Marge futures intrajournalière contre marge overnight est utile pour la première vérification : une condition intrajournalière ne rend pas abordable une position conservée pendant la nuit. Recommencez les trois vérifications si la quantité, le mois de contrat, la durée de détention ou l'exposition du portefeuille change.
Rendez la réserve de liquidités explicite
Après l'arrondi vers le bas, écrivez la réserve de liquidités sur une ligne distincte au lieu de traiter le pouvoir d'achat inutilisé comme une sécurité. Combinez la perte de stress, une éventuelle hausse de l'exigence de marge, le calendrier de règlement, les frais et un écart au-delà du stop prévu. Le guide réserve de liquidités futures avant un appel de marge fournit une feuille de travail. Si le scénario de stress exige un dépôt immédiat, la position est trop grande à soutenir opérationnellement, même si l'ordre d'ouverture est accepté.
Sachez quand la formule ne suffit pas
Ne forcez pas un nombre de contrats lorsque le stop n'a pas de voie d'exécution crédible. Une liquidité faible, une limite de prix, une annonce programmée ou une restriction de compte peut rendre la sortie modélisée indisponible. Dans ce cas, indiquez la configuration comme non quantifiée, attendez un marché mesurable ou réduisez l'exposition à zéro. Un nombre d'apparence précise n'est pas la preuve que le risque est maîtrisé.
Questions fréquentes
Quelle est la formule de base du dimensionnement futures ?
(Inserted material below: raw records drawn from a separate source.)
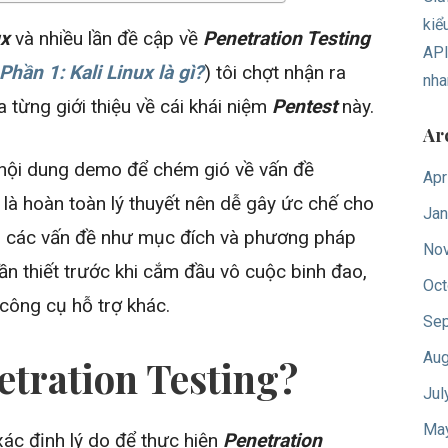
kiể
ux
và nhiều lần đề cập về
Penetration Testing
API
Phần 1: Kali Linux là gì?
) tôi chợt nhận ra
nha
a từng giới thiệu về cái khái niệm
Pentest
này.
Ar
ác nội dung demo để chém gió về vấn đề
Apr
 là hoàn toàn lý thuyết nên dễ gây ức chế cho
Jan
rõ các vấn đề như mục đích và phương pháp
No
cần thiết trước khi cắm đầu vô cuộc binh đao,
Oct
công cụ hỗ trợ khác.
Sep
Aug
netration Testing?
Jul
Ma
 xác định lý do để thực hiện
Penetration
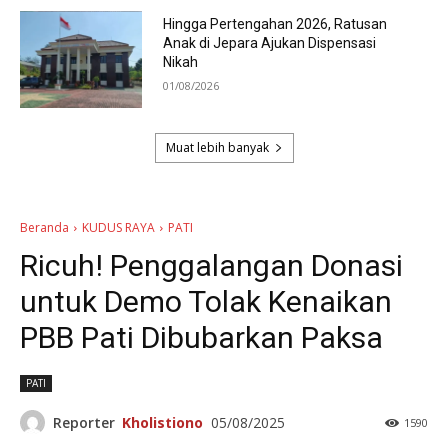
Hingga Pertengahan 2026, Ratusan
Anak di Jepara Ajukan Dispensasi
Nikah
01/08/2026
Muat lebih banyak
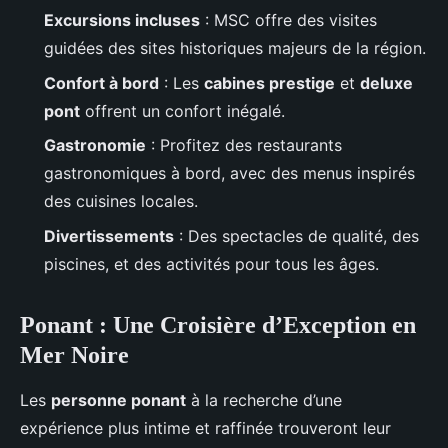
Excursions incluses
: MSC offre des visites
guidées des sites historiques majeurs de la région.
Confort à bord
: Les
cabines prestige
et
deluxe
pont
offrent un confort inégalé.
Gastronomie
: Profitez des restaurants
gastronomiques à bord, avec des menus inspirés
des cuisines locales.
Divertissements
: Des spectacles de qualité, des
piscines, et des activités pour tous les âges.
Ponant : Une Croisière d’Exception en
Mer Noire
Les
personne ponant
à la recherche d’une
expérience plus intime et raffinée trouveront leur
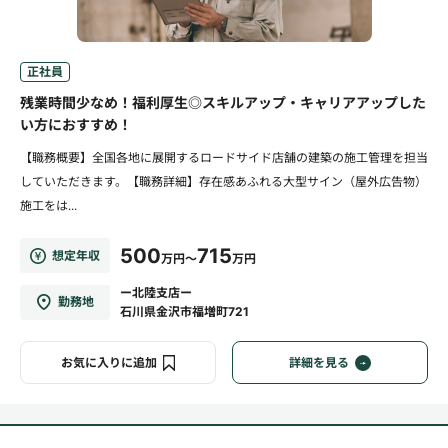
正社員
残業時間少なめ！福利厚生◎スキルアップ・キャリアアップした
い方におすすめ！
【職務概要】全国各地に展開するロードサイド店舗の建築の施工管理を担当
していただきます。【職務詳細】存在感あふれる大型サイン（屋外広告物）
施工をは...
500
715
想定年収
万円～
万円
ー北陸支店ー
勤務地
石川県金沢市福増町721
お気に入りに追加
詳細を見る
Pour planifier, estimez d'abord le stress d'un contrat comme ticks défavorables × valeur du tick plus frottements estimés. Divisez le budget de perte en dollars par cette estimation et arrondissez vers le bas à un nombre entier de contrats. Le résultat est une comparaison de scénarios, pas une garantie de perte maximale.
Dois-je utiliser l'exigence de marge pour décider du nombre de contrats à négocier ?
Non. La marge est la garantie nécessaire pour soutenir une position selon les règles applicables ; elle n'exprime pas la perte en dollars d'un mouvement de prix défavorable. Utilisez la marge comme vérification de viabilité distincte après avoir calculé le stress de prix du contrat exact.
Que faire si le calcul me donne zéro contrat ?
Cela signifie que le stress estimé d'un contrat dépasse le budget de perte indiqué. Ne forcez pas le nombre vers le haut en traitant l'équation comme un défi. Revoyez l'échelle du contrat, le scénario, le principe de la transaction ou la décision de ne pas prendre la position.
Un contrat futures Micro rend-il automatiquement une position sûre ?
Non. Un contrat plus petit peut réduire l'effet en dollars de chaque tick et offrir des incréments plus fins, mais la quantité totale, la distance défavorable, la liquidité, la marge, les mouvements de trésorerie quotidiens et les positions corrélées déterminent encore l'exposition.